### COLLECTED DATA
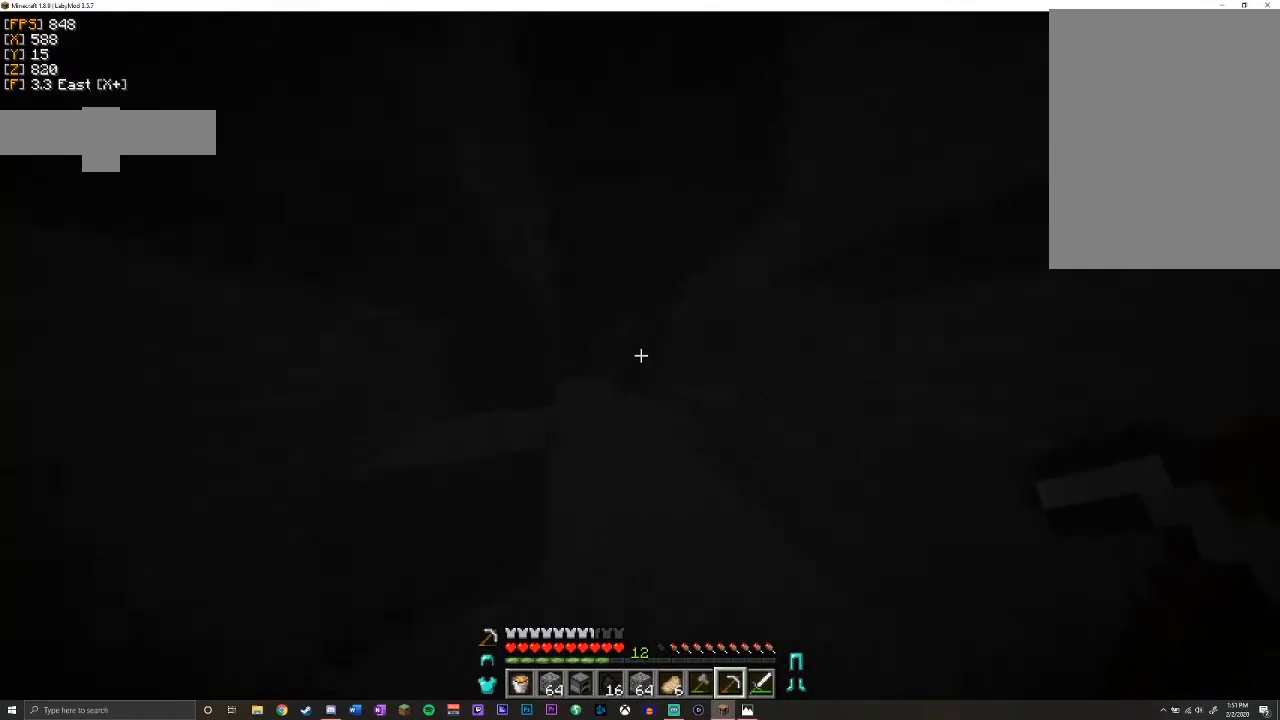
{"keys": ["w"], "mouse": [], "events": []}
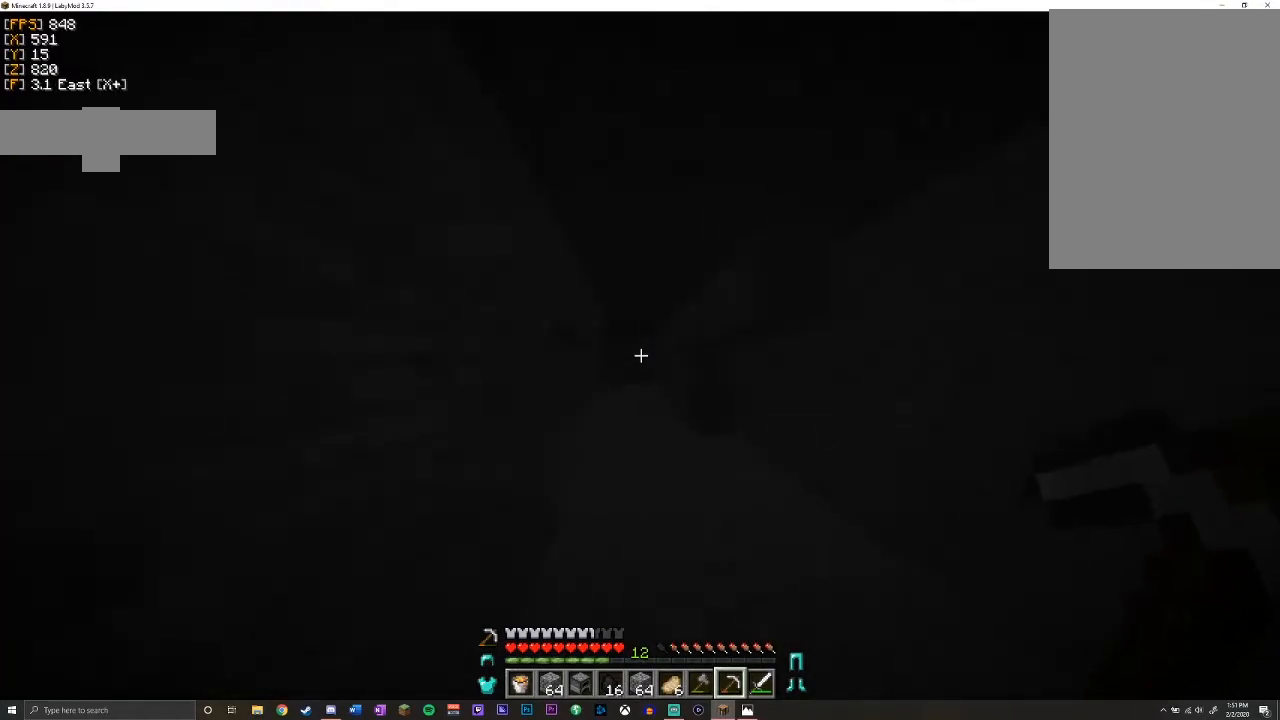
{"keys": ["w"], "mouse": [], "events": [[200, "space", "down"], [383, "space", "up"]]}
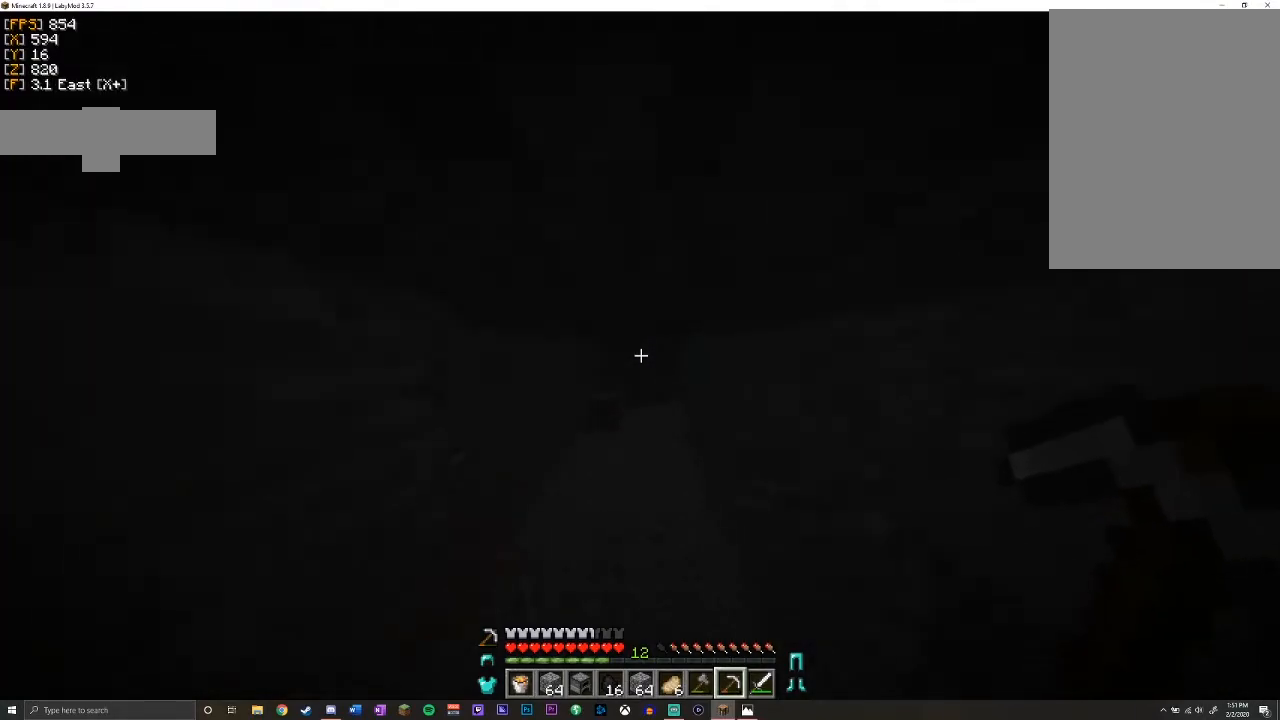
{"keys": ["space", "w"], "mouse": [], "events": [[350, "space", "down"]]}
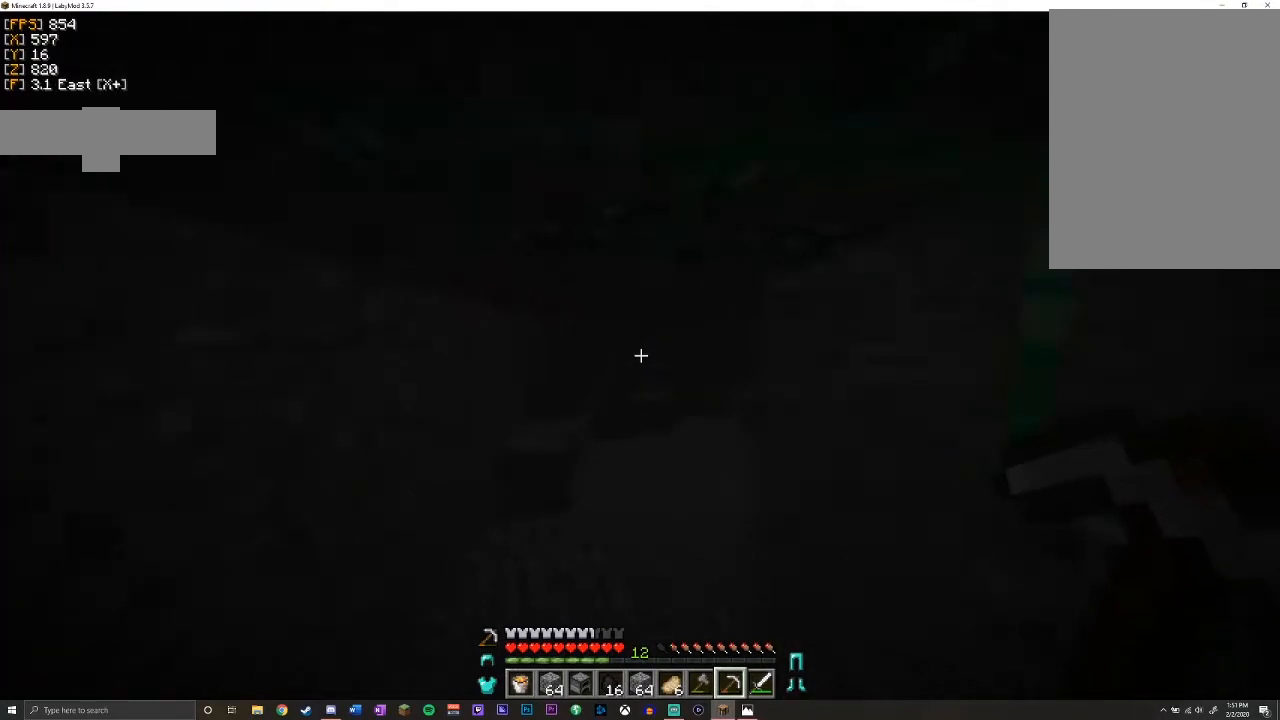
{"keys": ["d", "w"], "mouse": [], "events": [[33, "space", "up"], [283, "d", "down"]]}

### PROBLEM TO SOLVE
Copy out each line of the data that holds the string "down".

### RESPONSE BELOW
{"keys": ["w"], "mouse": [], "events": [[200, "space", "down"], [383, "space", "up"]]}
{"keys": ["space", "w"], "mouse": [], "events": [[350, "space", "down"]]}
{"keys": ["d", "w"], "mouse": [], "events": [[33, "space", "up"], [283, "d", "down"]]}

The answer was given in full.